• REQUIREMENT 1: In the ggplot tutorial below, what do the top, middle and bottom of a boxplot's box represent?
• REQUIREMENT 2: Rewrite the paragraph of the ggplot tutorial below that begins "A density plot is a plot of the local relative frequency" as a short bulleted list that keeps its main facts.
• REQUIREMENT 3: Carry on with the ggplot tutorial below, picking up after its final sentence.

• TEXT PROVIDED:
Because a single variable is plotted on the x-axis, we specify x = in aes() but not a y =. The xlab() function, which is an example of a <OPTIONS>() function, allows you to relabel the title of the x-axis (ylab() is for the y-axis). The message before the plot tells us that we can use the bins = argument to change the number of bins used to produce the histogram. You can increase the number of bins to make the bins narrower and thus get a finer grain of detail. Or you can decrease the number of bins to get a broader visual summary of the shape of the variable’s distribution. Try changing the number of bins and see what you get.

Density plot

A density plot is a plot of the local relative frequency or density of points along the number line or x-axis of a plot. The local density is determined by summing the individual “kernel” densities for each point. Where points occur more frequently, this sum, and consequently the local density, will be greater. Density plots get around some of the problems that histograms have. geom_density() is the associated <GEOM_FUNCTION()> for a density plot. Let’s make a density plot of PM 2.5.

ggplot(neighces) + 
  geom_density(mapping = aes(x=PM2.5)) +
  ylab("PM 2.5")

Plots with both a histogram and density line can be created:

ggplot(neighces, aes(x=PM2.5)) + 
 geom_histogram(aes(y=..density..), colour="black", fill="white")+
 geom_density(alpha=.2, fill="blue")

alpha = controls the transparency and fill = controls for the color of the plot.

Boxplot

We can use a boxplot (or a box-and-whisker plot) to visually summarize the distribution of a single numeric variable. Use geom_boxplot() for <GEOM_FUNCTION()> to create a boxplot. Let’s examine PM 2.5

ggplot(neighces) + 
  geom_boxplot(mapping = aes(y=PM2.5)) +
  ylab("PM 2.5")

The top, middle and bottom of the box represent the 75th, 50th, and 25th percentiles, respectively. The points outside the whiskers represent outliers. Outliers are defined as having values that are either larger than the 75th percentile plus 1.5 times the IQR or smaller than the 25th percentile minus 1.5 times the IQR.

We can also use the boxplot to examine the relationship between a categorical and numeric variable. Let’s examine the distribution of PM 2.5 by majority vs. non majority Hispanic. Because we are examining the association between two variables, we need to specify x and y variables within aes()

ggplot(neighces) + 
  geom_boxplot(mapping = aes(x = mhisp, y=PM2.5)) +
  ylab("PM 2.5") +
    xlab("Hispanic population")

Barchart

We use a bar chart to summarize a categorical variable. Bar charts show either the number or frequency of each category. To create a bar chart, use geom_bar() for <GEOM_FUNCTION>(). Let’s show a bar chart of environmentally disadvantaged communities.

ggplot(neighces, aes(x=factor(disadvantage)))+
    geom_bar(stat="count")+
    xlab("Disadvantaged neighborhood") +
    ylab("Count")

This provides the number of observations in each category. What if we want to get the percentage? There is no stat = "freq" option, so we can borrow from the code we used earlier to create our disadvantage frequency table and pipe this table directly into ggplot().

• DATA PROVIDED:
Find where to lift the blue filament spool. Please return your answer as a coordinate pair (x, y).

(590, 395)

• FINAL ANSWER 1: They represent the 75th, 50th, and 25th percentiles, respectively.

• FINAL ANSWER 2:
- A density plot shows the local relative frequency, or density, of points along the x-axis.
- Local density comes from summing the individual "kernel" densities for each point.
- Where points occur more often, that sum and the local density are greater.
- Density plots avoid some of the problems of histograms.
- geom_density() is the geom function used to make one.

• FINAL ANSWER 3:
neighces %>%
  group_by(disadvantage) %>%
  summarize(n = n()) %>%
  mutate(freq = n / sum(n))  %>%
  ggplot() +
  geom_bar(mapping=aes(x=disadvantage, y=freq),stat="identity") +
    xlab("Disadvantaged neighborhood") +
    ylab("Proportion")

We didn’t need to specify data = <DATA> in ggplot() because it was piped in. Within aes(), we specified the categorical variable disadvantage on the x-axis and then the proportion of neighborhoods freq on the y-axis. The argument stat = "identity" tells ggplot() to plot the exact value listed for the variable freq.

Scatterplot

The scatterplot is the traditional graph for visualizing the association between two numeric variables. For scatterplots, we use geom_point() for <GEOM_FUNCTION>(). Because we are plotting two variables, we specify an x and y variable. Does proportion Hispanic change with greater poverty in the neighborhood?

ggplot(neighces) +
    geom_point(mapping = aes(x = Poverty, 
                             y = phisp)) +
    xlab("Poverty") +
    ylab("Proportion Hispanic")

What does scatter plot suggest about the relationship between the two variables?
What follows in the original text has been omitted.